If a planet with life was found the chances of it being suitable for human beings to live on would be remote.  There would the problems of gravity and temperature which was too high or too low. The atmosphere would be unlikely to be breathable by humans.  There would be diseases against which humans would have no defence. Even if humans did not find hostile intelligent  aliens,  they would have to contend with aggressive non-intelligent aliens and probably more devastating If intelligent aliens were met, it is very improbable that friendly
civilisations would be encountered because if there is intelligent life on other worlds,  it will presumably have evolved . That will  mean in all probability that such creatures would be hostile to humans  just as we would be hostile to any alien who entered our solar system. The unknown is a great dissolver of liberal fantasies about humans being one big happy family. How much more powerful would the fear of those who were utterly unlike ourselves?

The most likely way for humans to explore and even exploit the Solar System or other celestial systems  is through intelligent machines. They would not be subject to the considerable physical limitations of humans and most probably not to the psychological problems humans would display in in space and on other worlds.
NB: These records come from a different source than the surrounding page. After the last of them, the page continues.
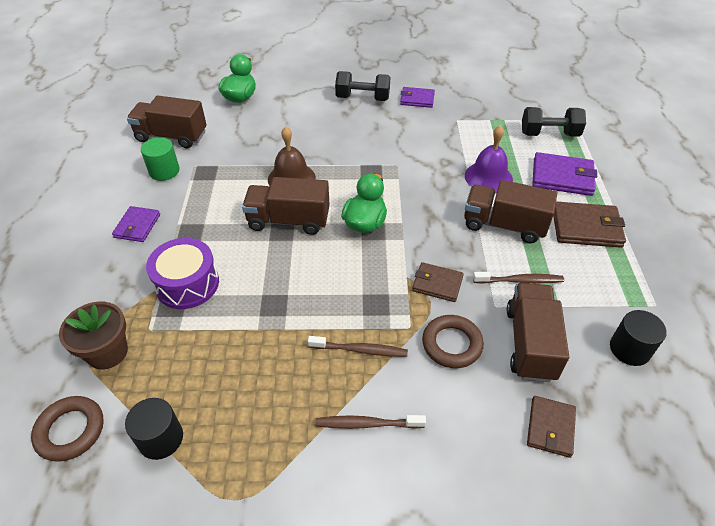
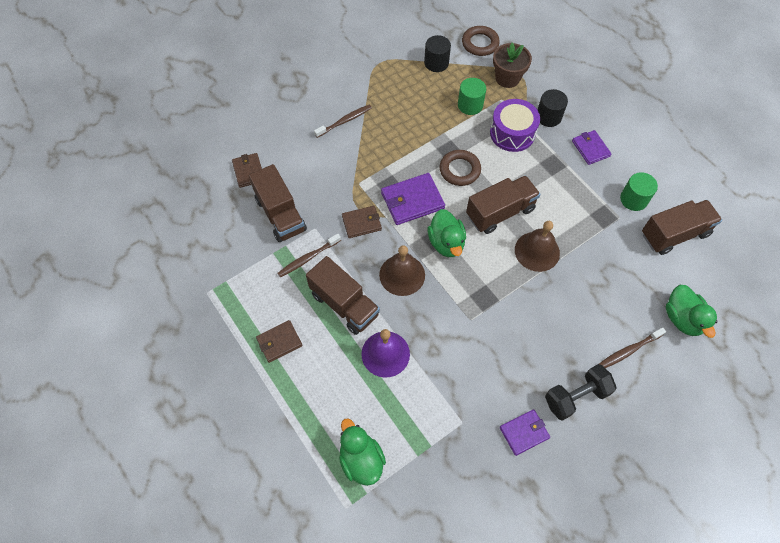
camera: 145 degrees right, 15 degrees up
(191, 345) = (470, 105): none -> green cylinder
(360, 350) = (377, 154): brown toothbrush -> brown toothbrush (629, 350)
(430, 220) = (402, 275): none -> brown bell
(452, 344) = (327, 187): brown ring -> brown ring (459, 170)
(504, 225) = (344, 304): brown truck -> brown truck turned 60 degrees clockwise
(549, 134) = (361, 459): black dumbbell -> green duck
(562, 177) = (322, 396): purple wallet -> purple wallet (412, 201)
(586, 227) = (279, 342): brown wallet -> brown wallet, size x0.64
(629, 349) = (217, 246): black cylinder -> black cylinder (548, 117)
I say probably because as artificial intelligence improves – and it is increasing by leaps and bounds at present – it is a fair bet that a form of consciousness will come along with the increased intellectual capacity
and that may lead the machines to suffer what would be in effect emotional/psychological problems.

Sadly, the most likely purpose space will be put to is war, as the major powers set up missiles systems and other weaponry in space.